== Records for the exercise ==
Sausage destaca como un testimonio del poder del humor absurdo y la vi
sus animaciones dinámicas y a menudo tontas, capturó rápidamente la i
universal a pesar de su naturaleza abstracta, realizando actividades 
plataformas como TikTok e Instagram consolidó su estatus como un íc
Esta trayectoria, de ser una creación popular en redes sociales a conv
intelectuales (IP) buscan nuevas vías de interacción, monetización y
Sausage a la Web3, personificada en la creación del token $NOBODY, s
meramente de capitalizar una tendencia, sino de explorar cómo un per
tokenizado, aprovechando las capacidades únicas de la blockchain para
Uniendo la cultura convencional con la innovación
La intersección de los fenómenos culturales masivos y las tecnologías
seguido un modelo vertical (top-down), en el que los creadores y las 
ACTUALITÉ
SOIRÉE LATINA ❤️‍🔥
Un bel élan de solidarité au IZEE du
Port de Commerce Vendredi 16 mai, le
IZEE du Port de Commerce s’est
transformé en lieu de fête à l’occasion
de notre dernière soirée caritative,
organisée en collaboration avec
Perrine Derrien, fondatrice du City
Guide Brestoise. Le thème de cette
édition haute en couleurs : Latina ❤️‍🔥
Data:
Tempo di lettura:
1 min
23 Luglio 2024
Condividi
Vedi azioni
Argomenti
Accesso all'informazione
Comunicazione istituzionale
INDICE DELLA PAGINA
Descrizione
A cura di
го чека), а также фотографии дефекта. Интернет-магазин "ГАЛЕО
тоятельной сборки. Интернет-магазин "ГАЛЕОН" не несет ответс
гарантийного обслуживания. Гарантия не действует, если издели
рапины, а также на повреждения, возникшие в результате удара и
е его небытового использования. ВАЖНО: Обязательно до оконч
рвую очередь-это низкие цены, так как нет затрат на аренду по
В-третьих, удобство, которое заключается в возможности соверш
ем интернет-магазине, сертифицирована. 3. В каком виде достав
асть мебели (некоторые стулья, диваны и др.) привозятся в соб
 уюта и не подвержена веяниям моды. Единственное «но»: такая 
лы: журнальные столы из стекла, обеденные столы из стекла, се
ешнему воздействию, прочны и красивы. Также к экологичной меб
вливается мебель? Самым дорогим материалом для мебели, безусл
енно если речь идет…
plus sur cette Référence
===
:: Task to complete ::
Only those lines running from the one containing "е его небытового" through the last line of the data above are to be copied, exactly, with both ends included.

:: Solution for this task ::
е его небытового использования. ВАЖНО: Обязательно до оконч
рвую очередь-это низкие цены, так как нет затрат на аренду по
В-третьих, удобство, которое заключается в возможности соверш
ем интернет-магазине, сертифицирована. 3. В каком виде достав
асть мебели (некоторые стулья, диваны и др.) привозятся в соб
 уюта и не подвержена веяниям моды. Единственное «но»: такая 
лы: журнальные столы из стекла, обеденные столы из стекла, се
ешнему воздействию, прочны и красивы. Также к экологичной меб
вливается мебель? Самым дорогим материалом для мебели, безусл
енно если речь идет…
plus sur cette Référence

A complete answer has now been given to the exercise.